El sombrío alguacil hizo en este momento una señal con su vara.

– Buena gente, haced plaza; ¡haced plaza en nombre del Rey! exclamó. Abridle paso, y os prometo que Madama Ester se sentará donde todo el mundo, hombre, mujer ó niño, podrá contemplar perfectamente y á su sabor el hermoso adorno desde ahora hasta la una de la tarde. El cielo bendiga la justa Colonia de Massachusetts, donde la iniquidad se vé obligada á comparecer ante la luz del sol. Venid acá Madama Ester, y mostrad vuestra letra escarlata en la plaza del mercado.
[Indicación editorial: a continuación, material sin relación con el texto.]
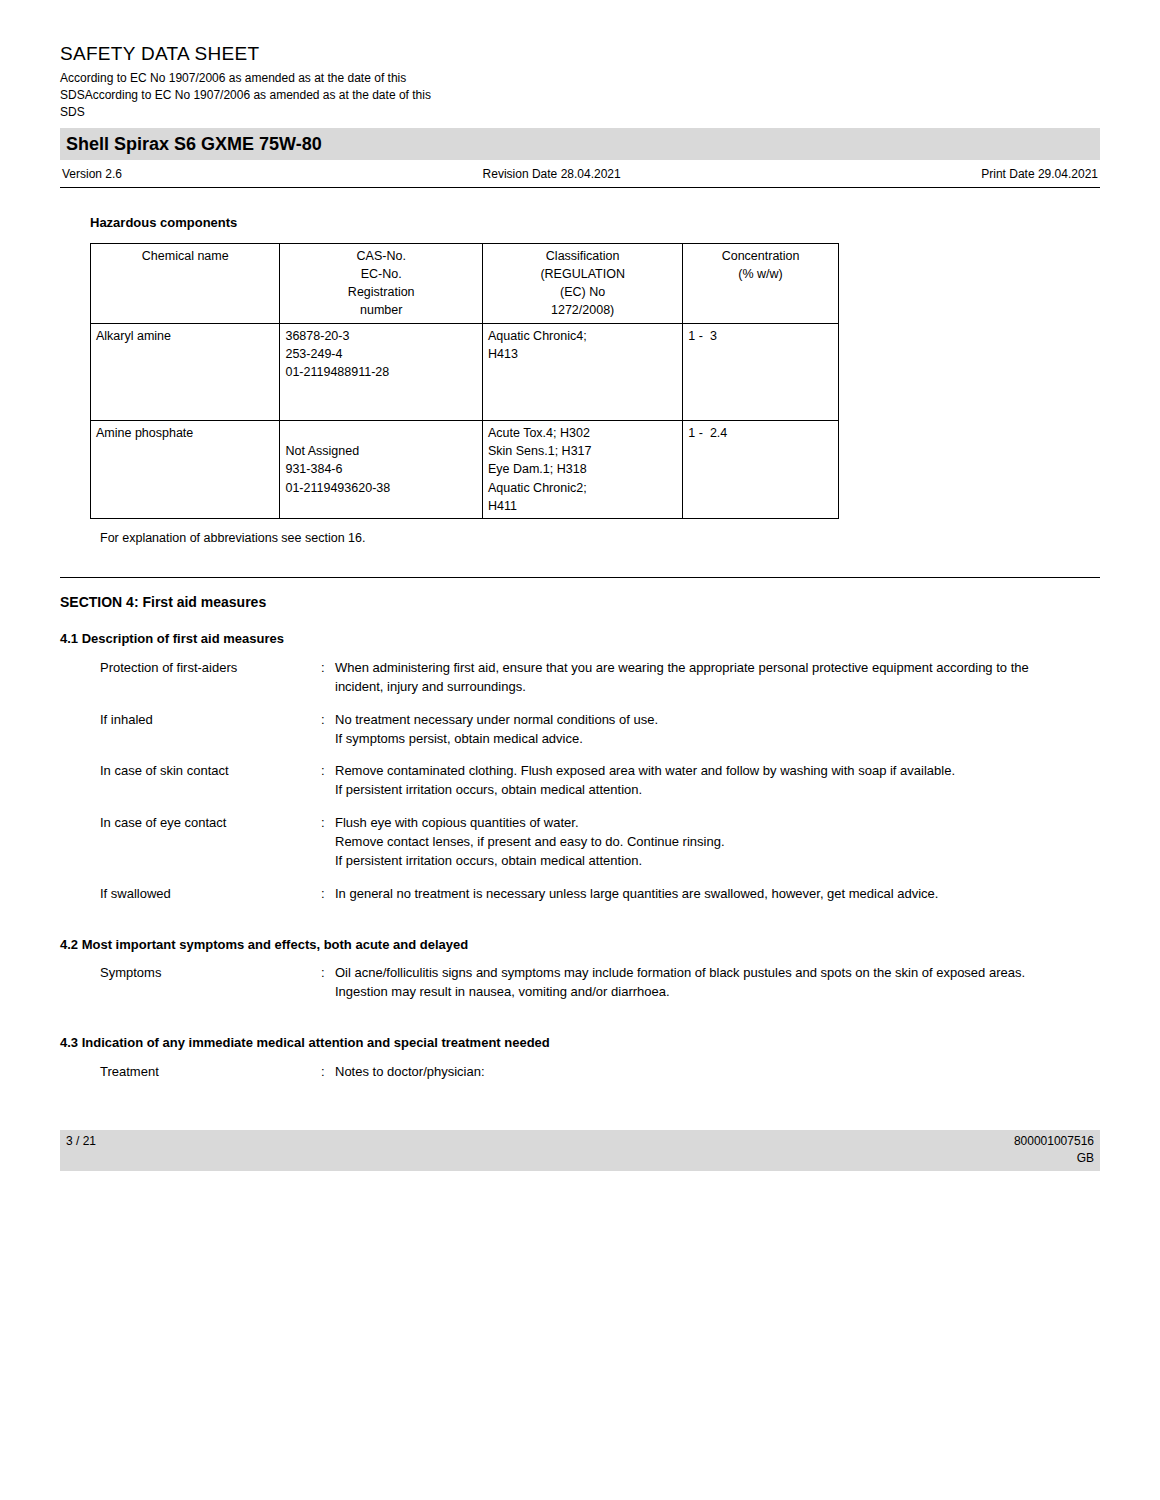SAFETY DATA SHEET
According to EC No 1907/2006 as amended as at the date of this
SDSAccording to EC No 1907/2006 as amended as at the date of this
SDS
Shell Spirax S6 GXME 75W-80
Version 2.6 Revision Date 28.04.2021 Print Date 29.04.2021
Hazardous components
| Chemical name | CAS-No. EC-No. Registration number | Classification (REGULATION (EC) No 1272/2008) | Concentration (% w/w) |
| --- | --- | --- | --- |
| Alkaryl amine | 36878-20-3 253-249-4 01-2119488911-28 | Aquatic Chronic4; H413 | 1 - 3 |
| Amine phosphate | Not Assigned 931-384-6 01-2119493620-38 | Acute Tox.4; H302 Skin Sens.1; H317 Eye Dam.1; H318 Aquatic Chronic2; H411 | 1 - 2.4 |
For explanation of abbreviations see section 16.
SECTION 4: First aid measures
4.1 Description of first aid measures
| Protection of first-aiders | : | When administering first aid, ensure that you are wearing the appropriate personal protective equipment according to the incident, injury and surroundings. |
| If inhaled | : | No treatment necessary under normal conditions of use. If symptoms persist, obtain medical advice. |
| In case of skin contact | : | Remove contaminated clothing. Flush exposed area with water and follow by washing with soap if available. If persistent irritation occurs, obtain medical attention. |
| In case of eye contact | : | Flush eye with copious quantities of water. Remove contact lenses, if present and easy to do. Continue rinsing. If persistent irritation occurs, obtain medical attention. |
| If swallowed | : | In general no treatment is necessary unless large quantities are swallowed, however, get medical advice. |
4.2 Most important symptoms and effects, both acute and delayed
| Symptoms | : | Oil acne/folliculitis signs and symptoms may include formation of black pustules and spots on the skin of exposed areas. Ingestion may result in nausea, vomiting and/or diarrhoea. |
4.3 Indication of any immediate medical attention and special treatment needed
| Treatment | : | Notes to doctor/physician: |
3 / 21 800001007516
GB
Inmediatamente quedó un espacio franco al través de la turba de espectadores. Precedida del alguacil, y acompañada de una comitiva de hombres de duro semblante y de mujeres de rostro nada compasivo, Ester Prynne se adelantó al sitio fijado para su castigo. Una multitud de chicos de escuela, atraídos por la curiosidad y que no comprendían de lo que se trataba, excepto que les proporcionaba medio día de asueto, la precedía á todo correr, volviendo de cuando en cuando la cabeza ya para fijar las miradas en ella, ya en la tierna criaturita, ora en la letra ignominiosa que brillaba en el seno de la madre. En aquellos tiempos la distancia que había de la puerta de la cárcel á la plaza del mercado no era grande; sin embargo, midiéndola por lo que experimentaba Ester, debió de parecerle muy larga, porque á pesar de la altivez de su porte, cada paso que daba en medio de aquella muchedumbre hostil era para ella un dolor indecible. Se diría que su corazón había sido arrojado á la calle para que la gente lo escarneciera y lo pisoteara. Pero hay en nuestra naturaleza algo, que participa de lo maravilloso y de lo compasivo, que nos impide conocer toda la intensidad de lo que padecemos, merced al efecto mismo de la tortura del momento, aunque más tarde nos demos cuenta de ello por el dolor que tras sí deja. Por lo tanto, con continente casi sereno sufrió Ester esta parte de su castigo, y llegó á un pequeño tablado que se levantaba en la extremidad occidental de la plaza del mercado, cerca de la iglesia más antigua de Boston, como si formara parte de la misma.